Wednesday, March 02, 2005

Utah delays

The story yesterday morning was that the Utah Senate might pass the bill to end that state's involvement with NCLB, forcing the Governor to sign it or make the very unpopular move of vetoing it. Instead, they decided -- at the Governor's urging -- to wait. A special session was announced last night; it will convene April 20.

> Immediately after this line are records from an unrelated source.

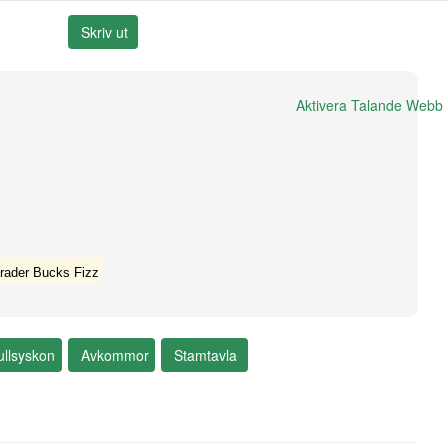
Aktivera Talande Webb
trader Bucks Fizz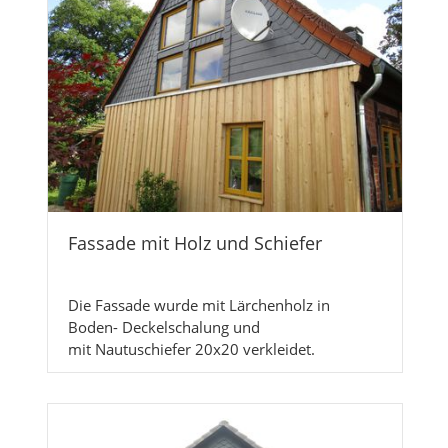
Fassade mit Holz und Schiefer
Die Fassade wurde mit Lärchenholz in
Boden- Deckelschalung und
mit Nautuschiefer 20x20 verkleidet.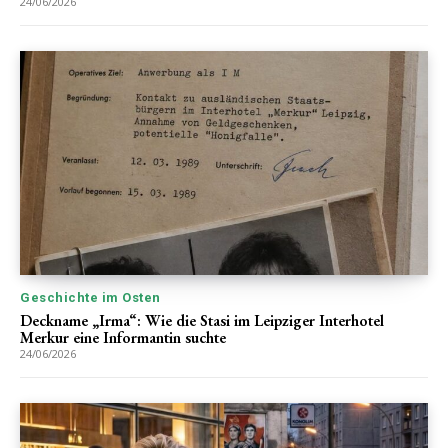
24/06/2026
Geschichte im Osten
Deckname „Irma“: Wie die Stasi im Leipziger Interhotel
Merkur eine Informantin suchte
24/06/2026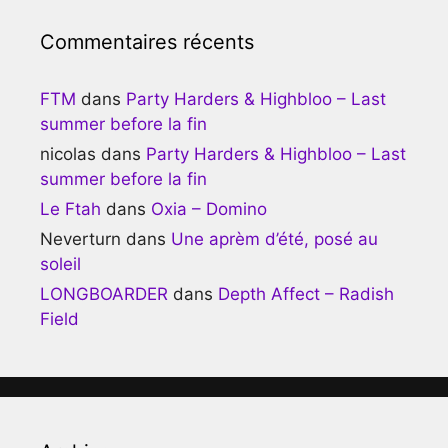
Commentaires récents
FTM
dans
Party Harders & Highbloo – Last
summer before la fin
nicolas
dans
Party Harders & Highbloo – Last
summer before la fin
Le Ftah
dans
Oxia – Domino
Neverturn
dans
Une aprèm d’été, posé au
soleil
LONGBOARDER
dans
Depth Affect – Radish
Field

The move to delay will give Spellings and the feds about six weeks to compromise. They have indicated, according to yesterday morning's article, that they will not negotiate in several areas:

A letter faxed Tuesday from Deputy Assistant Secretary of Education Darla Marburger to [Utah] Superintendent [of Schools] Patti Harrington summarizes the "common understanding" between the state and feds:
* The department recognizes Utah's standards for veteran elementary teacher quality.
* The department acknowledges Utah's concerns over federal standards for special education teacher quality but won't budge.
* Utah can develop its own standards for measuring the quality of rural teachers who teach several core subjects.
* Utah's school accountability system must measure the academic progress of all student groups, including ethnic minorities, English learners, students with disabilities, and low-income students.
The letter also invites Utah representatives to Washington for further discussions. A trip is planned for later this month.

This will be an interesting process to watch unfold. Opponents of NCLB should have no illusions: this does not, in any way, foretell the death of No Child Left Behind. But it does open the door for reasonable modification to allow meaningful discretion for states in what has been, to this point, a fairly draconian law.